The university also plans to move a non-credit digital literacy course from its current incarnation as a class taught in clusters by teaching assistants to one taught completely online by the software’s digital tutors.

But what the Carnegie Mellon researchers are selling -- and what the U.S. government might be looking to buy -- is greater efficiency, which is the promise of the hybrid version. The university last week announced it has received $4 million from the Hewlett, Gates, and Lumina foundations to help build a version of the Open Learning Initiative specifically for community colleges, citing the White House’s proposed “American Graduation Initiative,” an effort currently under review in Congress that would invest up to $500 million in online learning projects, possibly based on the Carnegie Mellon model.

‘Reinventing Higher Education’

So what exactly is the pedagogical model Carnegie Mellon has discovered, that has inspired such faith? Essentially, it’s an online program that teaches students itself, rather than just being the medium a professor uses to teach. Furthermore, it leverages the opportunity to interact directly with a unique student -- an opportunity a professor addressing dozens of students in a lecture hall does not have.

“Studies have shown that immediate and targeted feedback leads to significant reductions in the time it takes students to achieve a desired level of performance,” the researchers wrote in a paper on the project published last year. “Distributed throughout OLI-Statistics, there are many ‘mini-tutors,’ interactive activities that give students hints and feedback as they practice individual skills,” they continue. “Each of these was carefully constructed to respond to particular mistakes and misconceptions students would likely show.”

In other words, the software acts like a private tutor, quizzing students constantly as they work through linear lessons and adjusting in accordance with how quickly they show they are grasping different concepts. Testing companies have used a similar concept to make standardized evaluations such as the GRE and the GMAT adapt to the abilities demonstrated by the test-taker, but using adaptive technology as a teaching tool is relatively novel.

The virtual tutor takes care of the basic concepts that typically dominate lectures, leaving professors open to plan the face-to-face component of the course according to what parts of the curriculum the software tells him students are picking up more slowly, and what concepts could bear reinforcement. For example, if a statistics professor notices in the data he receives from activity in the open-learning program that a great number of students struggled with the assessments the program gave while teaching conditional probability, the professor could use the class periods to hold a discussion with his students about that concept until he is confident they get it -- a preferable alternative, Thille says, to rolling through concepts didactically and hoping they stick.

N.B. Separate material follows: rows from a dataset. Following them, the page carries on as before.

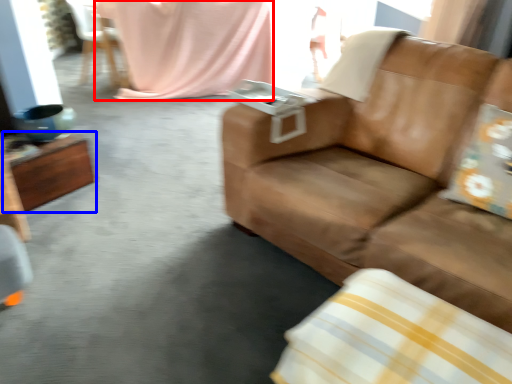
Question: Which point is further to the camera, blanket (highlighted by a red box) or table (highlighted by a blue box)?

Choices:
 (A) blanket
 (B) table

Answer: (A)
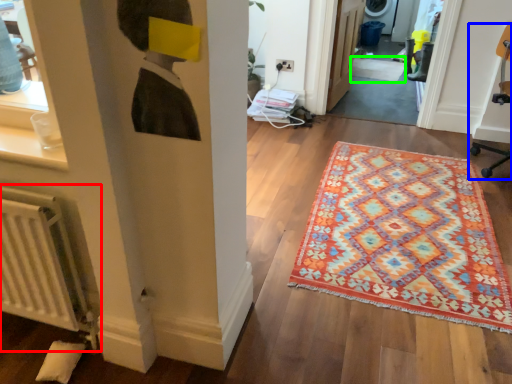
Question: Considering the real-world distances, which object is farthest from radiator (highlighted by a red box)? swivel chair (highlighted by a blue box) or doormat (highlighted by a green box)?

Choices:
 (A) swivel chair
 (B) doormat

Answer: (B)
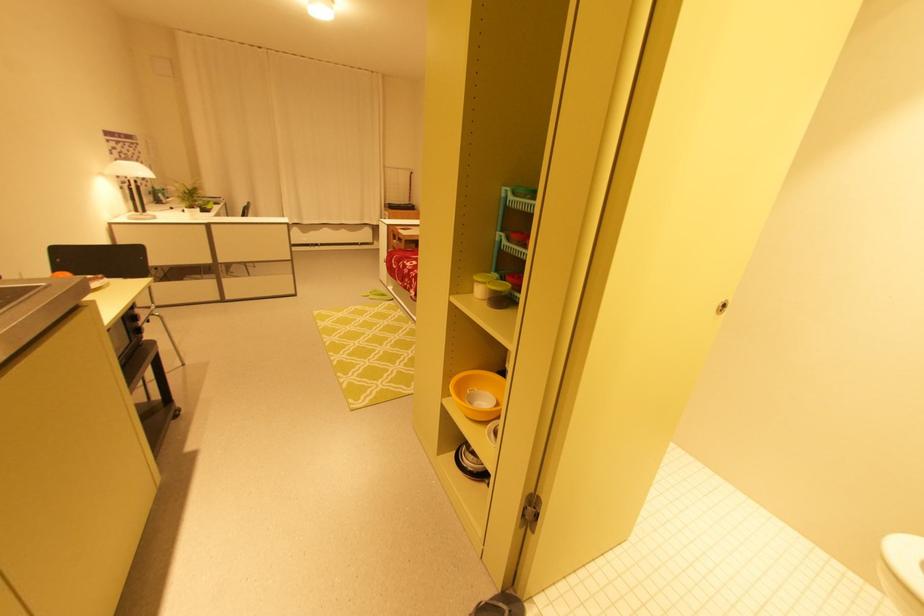
Find the location of a particular element. yellow bowl is located at coordinates (478, 394).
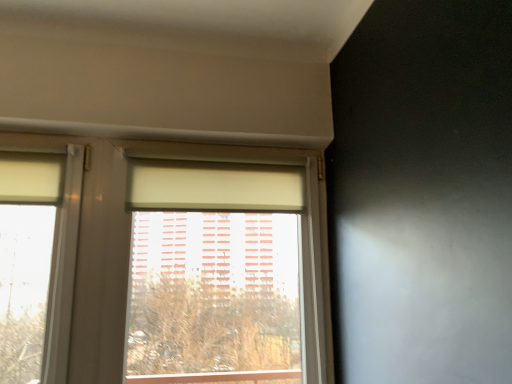
Question: Should I look upward or downward to see matte white window at center?

Choices:
 (A) up
 (B) down

Answer: (B)

Question: Does matte white window at center have a lesser width compared to beige fabric curtain at center?

Choices:
 (A) yes
 (B) no

Answer: (B)

Question: Is matte white window at center not within beige fabric curtain at center?

Choices:
 (A) yes
 (B) no

Answer: (A)

Question: Does matte white window at center have a greater height compared to beige fabric curtain at center?

Choices:
 (A) no
 (B) yes

Answer: (B)

Question: Is matte white window at center beside beige fabric curtain at center?

Choices:
 (A) yes
 (B) no

Answer: (B)

Question: Considering the relative positions of matte white window at center and beige fabric curtain at center in the image provided, is matte white window at center to the right of beige fabric curtain at center from the viewer's perspective?

Choices:
 (A) yes
 (B) no

Answer: (A)

Question: Can you confirm if matte white window at center is bigger than beige fabric curtain at center?

Choices:
 (A) yes
 (B) no

Answer: (A)

Question: Is beige fabric curtain at center shorter than matte white window at center?

Choices:
 (A) no
 (B) yes

Answer: (B)

Question: Could you tell me if beige fabric curtain at center is turned towards matte white window at center?

Choices:
 (A) no
 (B) yes

Answer: (B)

Question: Is beige fabric curtain at center looking in the opposite direction of matte white window at center?

Choices:
 (A) no
 (B) yes

Answer: (B)

Question: Can you confirm if beige fabric curtain at center is bigger than matte white window at center?

Choices:
 (A) yes
 (B) no

Answer: (B)

Question: From the image's perspective, is beige fabric curtain at center located above matte white window at center?

Choices:
 (A) yes
 (B) no

Answer: (A)

Question: Does beige fabric curtain at center have a lesser width compared to matte white window at center?

Choices:
 (A) no
 (B) yes

Answer: (B)

Question: From the image's perspective, relative to beige fabric curtain at center, is matte white window at center above or below?

Choices:
 (A) above
 (B) below

Answer: (B)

“I would call that reinventing higher education,” says Thille, noting her hope that this new paradigm of course design could render lecture courses -- and lecture halls -- obsolete. “It sounds Pinky and the Brain-like, but that’s actually what I’m trying to do.”

Lectures and the classroom spaces built to accommodate them, she explains, represent academe’s first attempt to do higher education at scale after new waves of students started flooding into America’s universities following World War II. With technology having evolved to its current state, such a method is primitive, she says. “You have this poor faculty member,” Thille says, “who’s sitting there as an expert in their area trying to figure out how to transfer their expertise to this large number of students, who are all variable. And it’s a horrible task. The affordances of the technology and also the learning sciences… for the first time enable us to really think about how to scale in a much more effective way, so we truly can serve many many many more students."